Source: FDA, National Drug Code (US) Revision Year: 2017
Androgens are contraindicated in men with carcinomas of the breast or with known or suspected carcinomas of the prostate and in women who are or may become pregnant. When administered to pregnant women, androgens cause virilization of the external genitalia of the female fetus. This virilization includes clitoromegaly, abnormal vaginal development, and fusion of genital folds to form a scrotal-like structure. The degree of masculinization is related to the amount of drug given and the age of the fetus and is most likely to occur in the female fetus when the drugs are given in the first trimester. If the patient becomes pregnant while taking androgens, she should be apprised of the potential hazard to the fetus.

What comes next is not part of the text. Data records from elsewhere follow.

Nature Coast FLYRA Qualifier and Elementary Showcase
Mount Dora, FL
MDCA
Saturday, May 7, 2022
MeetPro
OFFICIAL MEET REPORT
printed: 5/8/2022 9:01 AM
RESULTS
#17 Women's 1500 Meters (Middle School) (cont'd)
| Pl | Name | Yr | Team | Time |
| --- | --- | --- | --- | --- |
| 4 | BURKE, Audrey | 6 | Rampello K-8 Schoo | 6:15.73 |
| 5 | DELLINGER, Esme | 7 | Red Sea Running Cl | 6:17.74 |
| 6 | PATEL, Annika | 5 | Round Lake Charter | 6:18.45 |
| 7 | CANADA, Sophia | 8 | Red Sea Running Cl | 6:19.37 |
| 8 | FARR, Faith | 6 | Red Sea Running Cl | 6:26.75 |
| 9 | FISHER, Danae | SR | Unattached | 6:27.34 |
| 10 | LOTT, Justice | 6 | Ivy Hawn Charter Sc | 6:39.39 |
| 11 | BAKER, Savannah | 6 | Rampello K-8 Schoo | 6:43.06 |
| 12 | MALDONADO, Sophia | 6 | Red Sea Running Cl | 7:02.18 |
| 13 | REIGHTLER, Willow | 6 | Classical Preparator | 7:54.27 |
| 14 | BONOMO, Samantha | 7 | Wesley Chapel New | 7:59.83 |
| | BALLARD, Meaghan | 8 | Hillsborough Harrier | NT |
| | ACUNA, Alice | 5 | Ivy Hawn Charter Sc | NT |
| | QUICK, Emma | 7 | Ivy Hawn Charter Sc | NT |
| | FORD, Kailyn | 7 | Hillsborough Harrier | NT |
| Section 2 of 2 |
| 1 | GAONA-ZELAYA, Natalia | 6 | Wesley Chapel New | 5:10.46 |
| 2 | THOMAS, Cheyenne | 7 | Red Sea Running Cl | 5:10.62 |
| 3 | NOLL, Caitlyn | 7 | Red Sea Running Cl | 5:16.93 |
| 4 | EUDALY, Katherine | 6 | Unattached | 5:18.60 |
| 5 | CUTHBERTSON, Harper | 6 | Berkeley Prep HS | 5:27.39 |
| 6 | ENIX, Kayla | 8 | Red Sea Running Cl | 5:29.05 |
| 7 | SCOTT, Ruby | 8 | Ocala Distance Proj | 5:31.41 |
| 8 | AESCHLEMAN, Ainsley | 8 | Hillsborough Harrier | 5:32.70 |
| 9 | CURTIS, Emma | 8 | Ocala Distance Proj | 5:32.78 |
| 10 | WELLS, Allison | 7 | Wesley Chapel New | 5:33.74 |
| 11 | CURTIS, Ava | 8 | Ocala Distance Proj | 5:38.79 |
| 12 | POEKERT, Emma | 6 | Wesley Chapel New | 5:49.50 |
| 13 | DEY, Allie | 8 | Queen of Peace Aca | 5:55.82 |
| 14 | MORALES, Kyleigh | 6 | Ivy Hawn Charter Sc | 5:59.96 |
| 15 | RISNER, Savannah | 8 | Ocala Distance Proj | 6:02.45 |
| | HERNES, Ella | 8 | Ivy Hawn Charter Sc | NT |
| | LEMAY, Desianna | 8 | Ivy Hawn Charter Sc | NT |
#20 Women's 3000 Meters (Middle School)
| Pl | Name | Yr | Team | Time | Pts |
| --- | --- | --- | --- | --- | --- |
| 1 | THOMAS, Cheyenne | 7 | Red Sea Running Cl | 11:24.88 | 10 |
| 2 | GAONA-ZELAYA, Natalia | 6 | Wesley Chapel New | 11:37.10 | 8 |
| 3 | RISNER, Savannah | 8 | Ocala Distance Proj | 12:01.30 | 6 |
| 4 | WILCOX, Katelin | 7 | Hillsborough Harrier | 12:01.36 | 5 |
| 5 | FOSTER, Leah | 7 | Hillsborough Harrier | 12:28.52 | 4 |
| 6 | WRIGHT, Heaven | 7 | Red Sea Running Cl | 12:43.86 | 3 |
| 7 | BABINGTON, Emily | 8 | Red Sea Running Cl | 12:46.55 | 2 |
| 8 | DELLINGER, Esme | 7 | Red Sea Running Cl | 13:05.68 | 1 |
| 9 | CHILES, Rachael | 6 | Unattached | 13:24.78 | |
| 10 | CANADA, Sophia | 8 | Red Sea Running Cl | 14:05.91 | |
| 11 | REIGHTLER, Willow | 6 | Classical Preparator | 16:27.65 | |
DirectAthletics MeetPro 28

This drug has not been shown to be safe and effective for the enhancement of athletic performance. Because of the potential risk of serious adverse health effects, this drug should not be used for such purpose.
In patients with breast cancer and in immobilized patients, androgen therapy may cause hypercalcemia by stimulating osteolysis. In patients with cancer, hypercalcemia may indicate progression of bony metastasis. If hypercalcemia occurs, the drug should be discontinued and appropriate measures instituted.
Prolonged use of high doses of androgens has been associated with the development of peliosis hepatis and hepatic neoplasms including hepatocellular carcinoma (see PRECAUTIONS, Carcinogenesis). Peliosis hepatis can be a life-threatening or fatal complication.
Cholestatic hepatitis and jaundice occur with 17-alpha-alkylated androgens at a relatively low dose. If cholestatic hepatitis with jaundice appears or if liver function tests become abnormal, the androgen should be discontinued and the etiology should be determined. Drug-induced jaundice is reversible when the medication is discontinued.
Geriatric patients treated with androgens may be at an increased risk for the development of prostatic hypertrophy and prostatic carcinoma.
Due to sodium and water retention, edema with or without congestive heart failure may be a serious complication in patients with preexisting cardiac, renal, or hepatic disease. In addition to discontinuation of the drug, diuretic therapy may be required. If the administration of fluoxymesterone is restarted, a lower dosage should be used.
Gynecomastia frequently develops and occasionally persists in patients being treated for hypogonadism.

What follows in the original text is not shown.